PROBLEM DESCRIPTION: Among the records below, the line containing "Congressional 48 | | | | | |" marks the start. Output it and all lines after it exactly.

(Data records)

• • • •

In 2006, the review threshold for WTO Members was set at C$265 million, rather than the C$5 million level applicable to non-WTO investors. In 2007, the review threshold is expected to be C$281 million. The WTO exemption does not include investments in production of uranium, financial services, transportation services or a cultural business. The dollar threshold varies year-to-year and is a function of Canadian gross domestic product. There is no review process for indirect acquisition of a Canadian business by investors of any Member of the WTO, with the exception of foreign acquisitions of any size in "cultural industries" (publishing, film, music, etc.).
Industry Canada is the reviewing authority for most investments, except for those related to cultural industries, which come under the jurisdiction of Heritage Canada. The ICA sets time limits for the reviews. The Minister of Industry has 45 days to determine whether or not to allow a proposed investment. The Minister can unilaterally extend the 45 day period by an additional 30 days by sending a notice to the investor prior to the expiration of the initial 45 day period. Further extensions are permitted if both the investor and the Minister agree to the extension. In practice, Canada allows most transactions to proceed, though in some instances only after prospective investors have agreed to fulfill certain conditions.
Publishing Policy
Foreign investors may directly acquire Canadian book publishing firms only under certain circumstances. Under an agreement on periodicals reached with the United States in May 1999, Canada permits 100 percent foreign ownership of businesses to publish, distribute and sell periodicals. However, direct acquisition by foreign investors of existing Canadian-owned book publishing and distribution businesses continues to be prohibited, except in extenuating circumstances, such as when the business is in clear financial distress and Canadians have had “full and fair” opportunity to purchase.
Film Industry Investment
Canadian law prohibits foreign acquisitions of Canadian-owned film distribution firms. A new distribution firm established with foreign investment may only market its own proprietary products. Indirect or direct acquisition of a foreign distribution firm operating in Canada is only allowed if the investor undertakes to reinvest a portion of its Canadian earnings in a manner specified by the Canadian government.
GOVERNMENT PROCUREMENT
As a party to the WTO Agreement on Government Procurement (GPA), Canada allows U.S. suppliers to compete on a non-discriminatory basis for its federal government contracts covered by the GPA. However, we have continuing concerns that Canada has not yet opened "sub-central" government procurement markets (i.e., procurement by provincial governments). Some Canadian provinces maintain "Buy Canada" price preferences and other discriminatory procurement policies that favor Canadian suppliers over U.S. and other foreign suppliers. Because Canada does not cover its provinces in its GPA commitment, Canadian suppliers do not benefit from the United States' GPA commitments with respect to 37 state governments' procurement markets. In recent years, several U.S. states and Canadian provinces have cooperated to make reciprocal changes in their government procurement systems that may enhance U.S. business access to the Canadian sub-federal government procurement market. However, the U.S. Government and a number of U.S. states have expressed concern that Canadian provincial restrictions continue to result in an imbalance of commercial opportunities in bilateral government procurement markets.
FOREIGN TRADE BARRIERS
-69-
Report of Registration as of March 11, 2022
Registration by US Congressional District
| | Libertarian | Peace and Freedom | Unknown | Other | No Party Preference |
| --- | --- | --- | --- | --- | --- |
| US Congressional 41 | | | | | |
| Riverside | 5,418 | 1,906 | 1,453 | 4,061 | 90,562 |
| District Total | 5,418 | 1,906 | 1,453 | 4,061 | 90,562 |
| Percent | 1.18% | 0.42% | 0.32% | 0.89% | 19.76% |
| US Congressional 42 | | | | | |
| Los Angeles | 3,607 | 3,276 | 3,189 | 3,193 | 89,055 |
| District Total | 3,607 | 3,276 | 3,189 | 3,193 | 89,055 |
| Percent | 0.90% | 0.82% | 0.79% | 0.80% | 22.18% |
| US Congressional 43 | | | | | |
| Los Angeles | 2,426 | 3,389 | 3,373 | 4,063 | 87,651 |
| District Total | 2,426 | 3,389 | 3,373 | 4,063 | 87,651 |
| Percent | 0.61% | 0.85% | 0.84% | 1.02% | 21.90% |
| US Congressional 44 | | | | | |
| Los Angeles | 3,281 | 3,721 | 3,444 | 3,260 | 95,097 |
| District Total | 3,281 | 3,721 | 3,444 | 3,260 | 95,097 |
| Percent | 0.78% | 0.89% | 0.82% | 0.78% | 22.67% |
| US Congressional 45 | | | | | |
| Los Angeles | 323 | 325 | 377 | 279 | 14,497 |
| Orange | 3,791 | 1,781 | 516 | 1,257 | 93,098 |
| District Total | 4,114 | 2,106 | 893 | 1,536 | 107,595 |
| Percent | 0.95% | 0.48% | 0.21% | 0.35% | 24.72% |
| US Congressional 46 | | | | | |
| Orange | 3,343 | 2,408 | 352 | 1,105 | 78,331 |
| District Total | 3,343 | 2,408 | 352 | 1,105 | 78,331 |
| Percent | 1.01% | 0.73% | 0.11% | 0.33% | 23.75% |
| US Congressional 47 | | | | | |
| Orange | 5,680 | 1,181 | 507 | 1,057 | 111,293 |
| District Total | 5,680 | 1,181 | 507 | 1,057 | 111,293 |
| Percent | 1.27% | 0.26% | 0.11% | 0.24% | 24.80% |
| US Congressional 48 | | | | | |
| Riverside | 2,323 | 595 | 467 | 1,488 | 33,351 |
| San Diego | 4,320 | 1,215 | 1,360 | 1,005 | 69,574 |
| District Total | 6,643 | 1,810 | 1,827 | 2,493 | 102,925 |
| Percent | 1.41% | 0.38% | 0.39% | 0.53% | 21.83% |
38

• • • •

EXERCISE OUTPUT:
| US Congressional 48 | | | | | |
| Riverside | 2,323 | 595 | 467 | 1,488 | 33,351 |
| San Diego | 4,320 | 1,215 | 1,360 | 1,005 | 69,574 |
| District Total | 6,643 | 1,810 | 1,827 | 2,493 | 102,925 |
| Percent | 1.41% | 0.38% | 0.39% | 0.53% | 21.83% |
38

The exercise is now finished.